As you can see, the data is inserted out of order but it's still all handled one by one in a while loop.

The error doesn't lie on the variables called in your .execute(), but rather the object instances that SQLite uses to access the DB.
I assume that you have:

conn = sqlite3.connect('your_database.db')
c = conn.cursor()

somewhere at the top of the Flask script, & this would be initialized when you first run the script.
When the register function is called, a new thread, different from the initial script run handles the process.
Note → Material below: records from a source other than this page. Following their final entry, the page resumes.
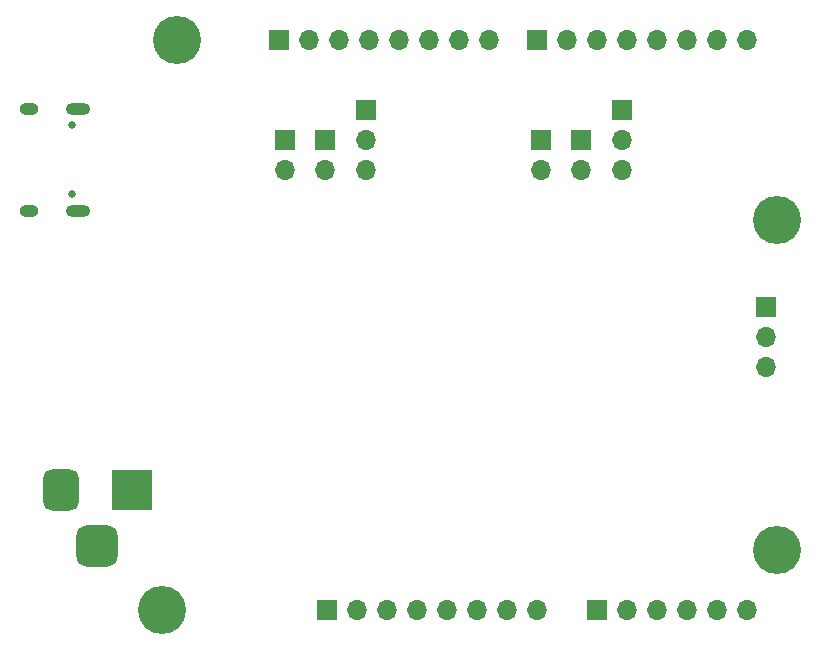
<source format=gbr>
%TF.GenerationSoftware,KiCad,Pcbnew,(6.0.5)*%
%TF.CreationDate,2024-01-23T17:09:02+09:00*%
%TF.ProjectId,PicoIno,5069636f-496e-46f2-9e6b-696361645f70,rev?*%
%TF.SameCoordinates,Original*%
%TF.FileFunction,Soldermask,Bot*%
%TF.FilePolarity,Negative*%
%FSLAX46Y46*%
G04 Gerber Fmt 4.6, Leading zero omitted, Abs format (unit mm)*
G04 Created by KiCad (PCBNEW (6.0.5)) date 2024-01-23 17:09:02*
%MOMM*%
%LPD*%
G01*
G04 APERTURE LIST*
G04 Aperture macros list*
%AMRoundRect*
0 Rectangle with rounded corners*
0 $1 Rounding radius*
0 $2 $3 $4 $5 $6 $7 $8 $9 X,Y pos of 4 corners*
0 Add a 4 corners polygon primitive as box body*
4,1,4,$2,$3,$4,$5,$6,$7,$8,$9,$2,$3,0*
0 Add four circle primitives for the rounded corners*
1,1,$1+$1,$2,$3*
1,1,$1+$1,$4,$5*
1,1,$1+$1,$6,$7*
1,1,$1+$1,$8,$9*
0 Add four rect primitives between the rounded corners*
20,1,$1+$1,$2,$3,$4,$5,0*
20,1,$1+$1,$4,$5,$6,$7,0*
20,1,$1+$1,$6,$7,$8,$9,0*
20,1,$1+$1,$8,$9,$2,$3,0*%
G04 Aperture macros list end*
%ADD10R,1.700000X1.700000*%
%ADD11O,1.700000X1.700000*%
%ADD12R,3.500000X3.500000*%
%ADD13RoundRect,0.750000X-0.750000X-1.000000X0.750000X-1.000000X0.750000X1.000000X-0.750000X1.000000X0*%
%ADD14RoundRect,0.875000X-0.875000X-0.875000X0.875000X-0.875000X0.875000X0.875000X-0.875000X0.875000X0*%
%ADD15C,4.064000*%
%ADD16C,0.650000*%
%ADD17O,1.600000X1.000000*%
%ADD18O,2.100000X1.000000*%
G04 APERTURE END LIST*
D10*
%TO.C,J4*%
X158300000Y-87425000D03*
D11*
X158300000Y-89965000D03*
%TD*%
D10*
%TO.C,J14*%
X163065000Y-127198000D03*
D11*
X165605000Y-127198000D03*
X168145000Y-127198000D03*
X170685000Y-127198000D03*
X173225000Y-127198000D03*
X175765000Y-127198000D03*
%TD*%
D10*
%TO.C,J6*%
X143525000Y-84900000D03*
D11*
X143525000Y-87440000D03*
X143525000Y-89980000D03*
%TD*%
D10*
%TO.C,J1*%
X165200000Y-84900000D03*
D11*
X165200000Y-87440000D03*
X165200000Y-89980000D03*
%TD*%
D12*
%TO.C,J2*%
X123700000Y-117092500D03*
D13*
X117700000Y-117092500D03*
D14*
X120700000Y-121792500D03*
%TD*%
D15*
%TO.C,P5*%
X126235000Y-127198000D03*
%TD*%
%TO.C,P6*%
X178305000Y-122118000D03*
%TD*%
D16*
%TO.C,J3*%
X118655000Y-86210000D03*
X118655000Y-91990000D03*
D17*
X114975000Y-93420000D03*
X114975000Y-84780000D03*
D18*
X119155000Y-84780000D03*
X119155000Y-93420000D03*
%TD*%
D10*
%TO.C,J5*%
X161750000Y-87425000D03*
D11*
X161750000Y-89965000D03*
%TD*%
D10*
%TO.C,J15*%
X177350000Y-101625000D03*
D11*
X177350000Y-104165000D03*
X177350000Y-106705000D03*
%TD*%
D10*
%TO.C,J8*%
X136625000Y-87425000D03*
D11*
X136625000Y-89965000D03*
%TD*%
D10*
%TO.C,J9*%
X140075000Y-87425000D03*
D11*
X140075000Y-89965000D03*
%TD*%
D10*
%TO.C,J11*%
X136141000Y-78938000D03*
D11*
X138681000Y-78938000D03*
X141221000Y-78938000D03*
X143761000Y-78938000D03*
X146301000Y-78938000D03*
X148841000Y-78938000D03*
X151381000Y-78938000D03*
X153921000Y-78938000D03*
%TD*%
D15*
%TO.C,P7*%
X127505000Y-78938000D03*
%TD*%
D10*
%TO.C,J12*%
X157985000Y-78938000D03*
D11*
X160525000Y-78938000D03*
X163065000Y-78938000D03*
X165605000Y-78938000D03*
X168145000Y-78938000D03*
X170685000Y-78938000D03*
X173225000Y-78938000D03*
X175765000Y-78938000D03*
%TD*%
D15*
%TO.C,P8*%
X178305000Y-94178000D03*
%TD*%
D10*
%TO.C,J13*%
X140205000Y-127198000D03*
D11*
X142745000Y-127198000D03*
X145285000Y-127198000D03*
X147825000Y-127198000D03*
X150365000Y-127198000D03*
X152905000Y-127198000D03*
X155445000Y-127198000D03*
X157985000Y-127198000D03*
%TD*%
M02*

</source>
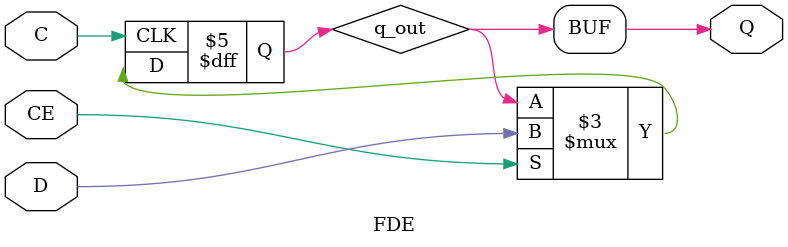
<source format=v>

`timescale  1 ps / 1 ps


module FDE (Q, C, CE, D);

    parameter INIT = 1'b0;

    output Q;

    input  C, CE, D;

    wire Q;
    reg q_out;
   
    initial q_out = INIT;

    assign Q = q_out;

    always @(posedge C)
	    if (CE)
	       q_out <=  D;

    specify
        if (CE)
            (posedge C => (Q +: D)) = (100, 100);
    endspecify

endmodule

</source>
Thus, in this new thread, you're utilizing object instances that are from a different thread, which SQLite captures as an error: rightfully so, because this may lead to data corruption if you anticipate for your DB to be accessed by different threads during the app run.
So a different method, instead of disabling the check-same-thread SQLite functionality, you could try initializing your DB connection & cursor within the HTTP Methods that are being called.
With this, the SQLite objects & utilization will be on the same thread at runtime.

The code would be redundant, but it might save you in situations where the data is being accessed asynchronously, & will also prevent data corruption.

Create "database.py":

import sqlite3


def dbcon():
return sqlite3.connect("your.db")

Then import:

from database import dbcon


db = dbcon()


db.execute("INSERT INTO users(name,email,username,password)
VALUES(?,?,?,?)", (name, email, username, password))

You probably won't need to close it because the thread will be killed right away.